一下、兩下……數十下之後,李秋雲卻忽然哭了。
“我真的要被你們氣死了。”她從未如此軟弱。
黎偉華安撫着她的情緒:“你不要着急,坐下來休息一會兒。讓他們多呆一個小時少呆一個小時沒有什麼關係,也不會對事情有實質影響。”
李秋雲半倒在沙發上無聲的哭泣,往事如同走馬燈在她腦海中不住盤旋,心已被割成了碎片。

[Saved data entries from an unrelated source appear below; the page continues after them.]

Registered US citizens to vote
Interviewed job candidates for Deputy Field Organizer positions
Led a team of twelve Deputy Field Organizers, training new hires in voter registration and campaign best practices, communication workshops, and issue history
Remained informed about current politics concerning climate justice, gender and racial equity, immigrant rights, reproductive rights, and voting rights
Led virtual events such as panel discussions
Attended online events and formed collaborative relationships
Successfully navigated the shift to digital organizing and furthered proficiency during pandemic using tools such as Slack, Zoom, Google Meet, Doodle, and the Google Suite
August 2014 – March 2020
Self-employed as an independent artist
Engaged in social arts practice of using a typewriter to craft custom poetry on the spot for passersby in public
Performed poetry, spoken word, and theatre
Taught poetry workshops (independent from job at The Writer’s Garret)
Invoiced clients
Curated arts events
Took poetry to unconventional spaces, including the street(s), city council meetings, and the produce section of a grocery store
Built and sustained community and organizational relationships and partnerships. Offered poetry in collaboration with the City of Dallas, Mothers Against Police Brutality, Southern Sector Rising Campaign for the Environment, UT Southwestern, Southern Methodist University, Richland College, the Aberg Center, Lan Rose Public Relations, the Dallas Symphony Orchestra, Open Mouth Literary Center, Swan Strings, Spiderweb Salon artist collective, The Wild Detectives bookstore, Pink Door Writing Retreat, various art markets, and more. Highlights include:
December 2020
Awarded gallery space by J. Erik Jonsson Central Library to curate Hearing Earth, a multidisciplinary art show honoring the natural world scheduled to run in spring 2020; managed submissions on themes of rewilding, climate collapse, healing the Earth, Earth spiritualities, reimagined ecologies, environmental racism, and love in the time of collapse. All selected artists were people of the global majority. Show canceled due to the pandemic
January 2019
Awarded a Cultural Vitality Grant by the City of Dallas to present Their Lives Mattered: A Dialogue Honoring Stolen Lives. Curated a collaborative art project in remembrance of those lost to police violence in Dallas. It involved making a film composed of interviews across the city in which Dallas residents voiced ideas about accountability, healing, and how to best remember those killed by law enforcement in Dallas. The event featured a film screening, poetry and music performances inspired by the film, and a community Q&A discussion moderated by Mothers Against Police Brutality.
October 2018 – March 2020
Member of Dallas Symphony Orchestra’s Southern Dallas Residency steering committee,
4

善良是做人的基本原則,她從父母那裡繼承下這個美德,又將這個美德毫不走樣地傳給了女兒,並且用言行鼓勵着女兒的每一次善舉。當女兒將買冰棍的錢省下來給乞丐的時候,他們夫婦誇獎了她;當女兒將壓歲錢寄給山區孩子的時候,他們夫婦還是誇獎了她;上高中時,同班同學的山地車被偷了,嚇得不敢回家,女兒居然就將五千多塊的新山地車送給了人家,從此自己走路上學。這件事有些過份,但在聽了女兒的解釋後,他們夫婦也只有些許的埋怨,而沒有嚴厲責備。
助人爲樂是美德,扶弱濟貧是善舉,這個李秋雲從來沒有覺得哪裡不對。可是他們在將女兒培養成一個好人的時候,卻忘記了教會她如何應對惡人,以至涉事未深的女兒被勢成輕而易舉的騙到手,上了他家的賊船。這個責任是誰的?勢成家都是些什麼人?除了林雪,一個個都是千年難遇的極品,女兒到他家只怕最後骨頭渣子都要被吃沒了的!

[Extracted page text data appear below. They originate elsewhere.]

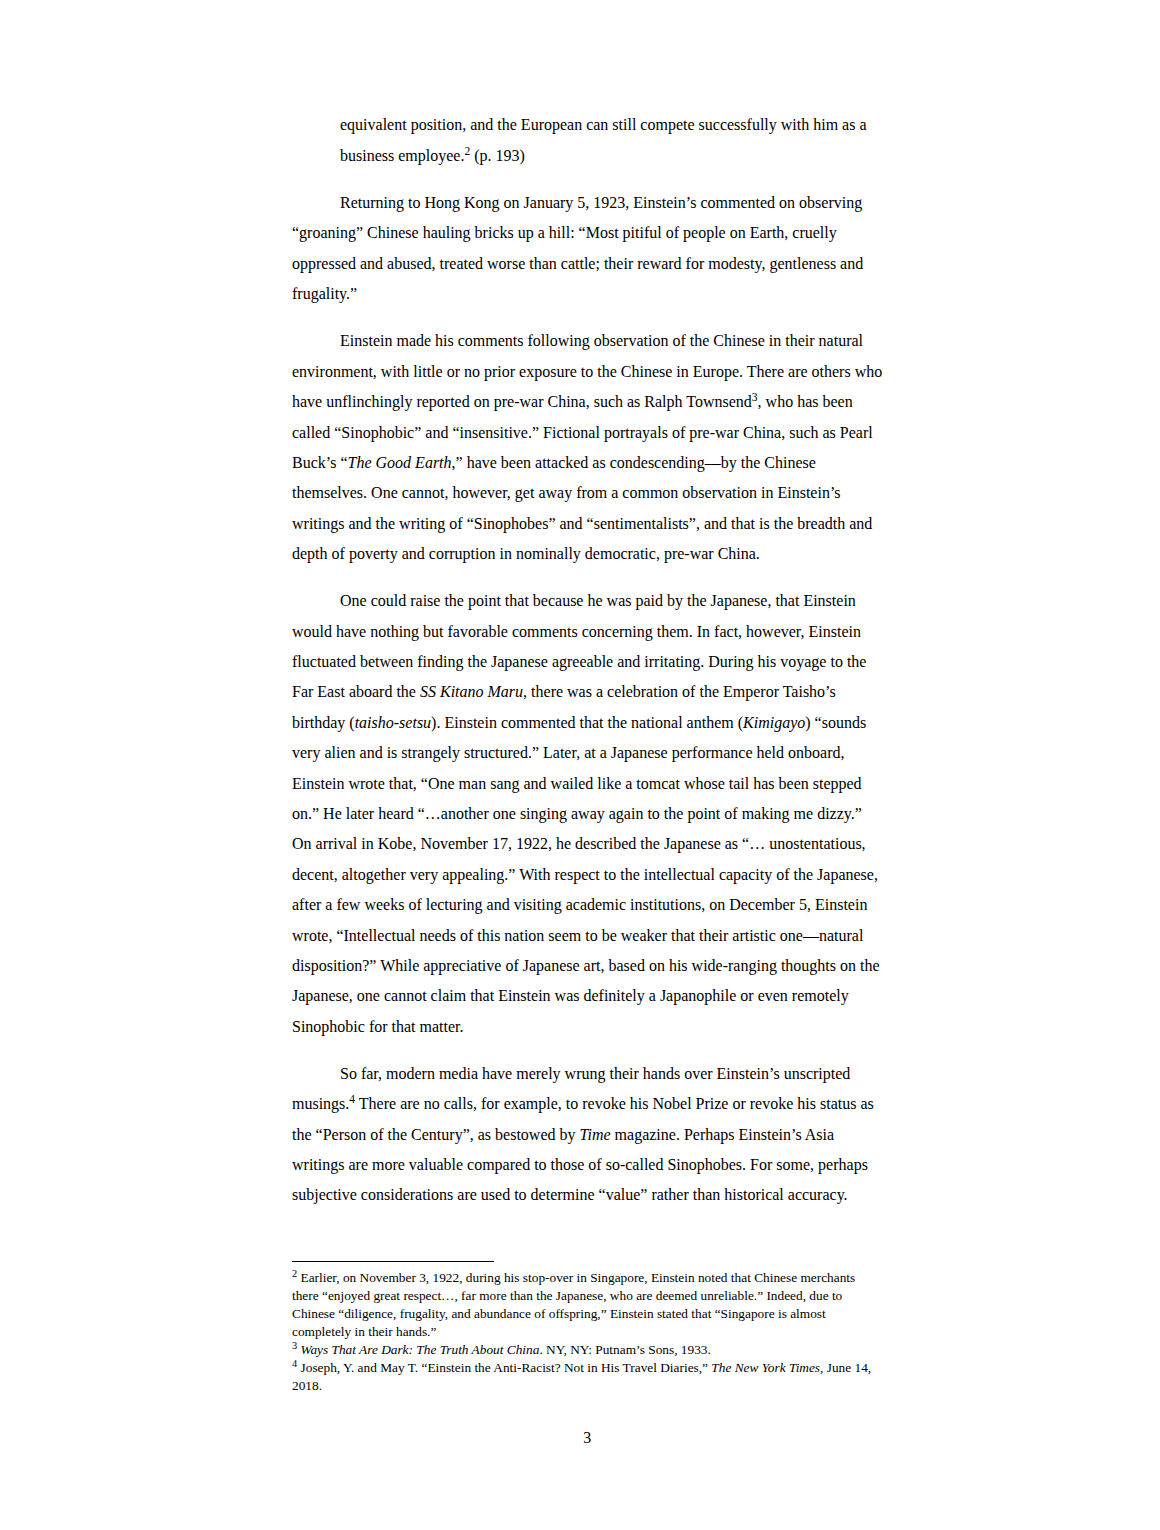equivalent position, and the European can still compete successfully with him as a business employee.2 (p. 193)
Returning to Hong Kong on January 5, 1923, Einstein’s commented on observing “groaning” Chinese hauling bricks up a hill: “Most pitiful of people on Earth, cruelly oppressed and abused, treated worse than cattle; their reward for modesty, gentleness and frugality.”
Einstein made his comments following observation of the Chinese in their natural environment, with little or no prior exposure to the Chinese in Europe. There are others who have unflinchingly reported on pre-war China, such as Ralph Townsend3, who has been called “Sinophobic” and “insensitive.” Fictional portrayals of pre-war China, such as Pearl Buck’s “The Good Earth,” have been attacked as condescending—by the Chinese themselves. One cannot, however, get away from a common observation in Einstein’s writings and the writing of “Sinophobes” and “sentimentalists”, and that is the breadth and depth of poverty and corruption in nominally democratic, pre-war China.
One could raise the point that because he was paid by the Japanese, that Einstein would have nothing but favorable comments concerning them. In fact, however, Einstein fluctuated between finding the Japanese agreeable and irritating. During his voyage to the Far East aboard the SS Kitano Maru, there was a celebration of the Emperor Taisho’s birthday (taisho-setsu). Einstein commented that the national anthem (Kimigayo) “sounds very alien and is strangely structured.” Later, at a Japanese performance held onboard, Einstein wrote that, “One man sang and wailed like a tomcat whose tail has been stepped on.” He later heard “…another one singing away again to the point of making me dizzy.” On arrival in Kobe, November 17, 1922, he described the Japanese as “… unostentatious, decent, altogether very appealing.” With respect to the intellectual capacity of the Japanese, after a few weeks of lecturing and visiting academic institutions, on December 5, Einstein wrote, “Intellectual needs of this nation seem to be weaker that their artistic one—natural disposition?” While appreciative of Japanese art, based on his wide-ranging thoughts on the Japanese, one cannot claim that Einstein was definitely a Japanophile or even remotely Sinophobic for that matter.
So far, modern media have merely wrung their hands over Einstein’s unscripted musings.4 There are no calls, for example, to revoke his Nobel Prize or revoke his status as the “Person of the Century”, as bestowed by Time magazine. Perhaps Einstein’s Asia writings are more valuable compared to those of so-called Sinophobes. For some, perhaps subjective considerations are used to determine “value” rather than historical accuracy.
2 Earlier, on November 3, 1922, during his stop-over in Singapore, Einstein noted that Chinese merchants there “enjoyed great respect…, far more than the Japanese, who are deemed unreliable.” Indeed, due to Chinese “diligence, frugality, and abundance of offspring,” Einstein stated that “Singapore is almost completely in their hands.”
3 Ways That Are Dark: The Truth About China. NY, NY: Putnam’s Sons, 1933.
4 Joseph, Y. and May T. “Einstein the Anti-Racist? Not in His Travel Diaries,” The New York Times, June 14, 2018.
3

李秋雲肝腸欲斷,就算她死了,也不能讓女兒嫁到這種人家去!
門鈴就在這時響了,牆上的對話視頻中出現的是勢家人的身影。李秋雲渾身上下忽然充滿了力量,猛地從沙發上坐直了身子,像個要保護孩子的老母雞,隨時準備着去戰鬥。
黎偉華叮囑着妻子,與勢家人有話好好講,儘量別發脾氣,一切以解決問題爲根本。
李秋雲根本不搭理他,心中盤算了無數個念頭,都只爲一個目的,讓勢成早點從自己家中滾出去,而且是永遠不要再來。
門一開,勢老太太的哭聲就撲天搶地地傳了進來:“成成,我的大孫子,你沒事吧?奶奶要急死啦!你快出來呀,跟奶奶回家!”
黎偉華已經走到門外,卻差點又被老太太的架式給嚇了回來,除了電視上偶然看到,他就沒有見過如此悲痛欲絕的農村老太太。
李秋雲怒火中燒。
現在夜闌人靜,勢成奶奶偏唱這一出,滿嘴裡莫名其妙的怪話,不知道的人還以爲她家將勢成扣住不放,人家找上門來要人的呢!這是生怕鄰居們不知道她家有事,還是想造成木已成舟的局面,好讓她家就範?
她剛想衝出去與老太太理論,倒已經有人開了口。
“媽,勢成沒事,你別哭成嗎?我們來打攪欣想家已經不好意思了,您這樣我和林雪的臉都沒地擱了。”
是勢成的叔叔,語氣很衝。
老太太像是忽然關住電源似地,沒了聲息。
李秋雲鬆了口氣,又跌坐在沙發上。
老太太拎起衣角擦着眼淚,一面嘆着氣一面往門裡走。黎偉華趕緊陪着笑彎腰拿出拖鞋弟給她太,她卻隨手一撥,看也不看一眼,黎偉華倒愣在當地。勢清明趕緊一伸手拉着老孃的袖子將她拽回來,示意她先換上鞋。
老太太氣惱地一瞪兒子:“拉什麼拉,找孫子要緊。”
言下之意分明怪黎偉華沒有眼色,這種時候還用換鞋嗎?
黎偉華有點尷尬,訕訕地笑着:“不換就不換吧。”
其實黎家換鞋子倒不是純粹爲了保護地板,而是家裡裝了地暖,換上軟鞋腳底能感受到地板的溫度,舒服一點。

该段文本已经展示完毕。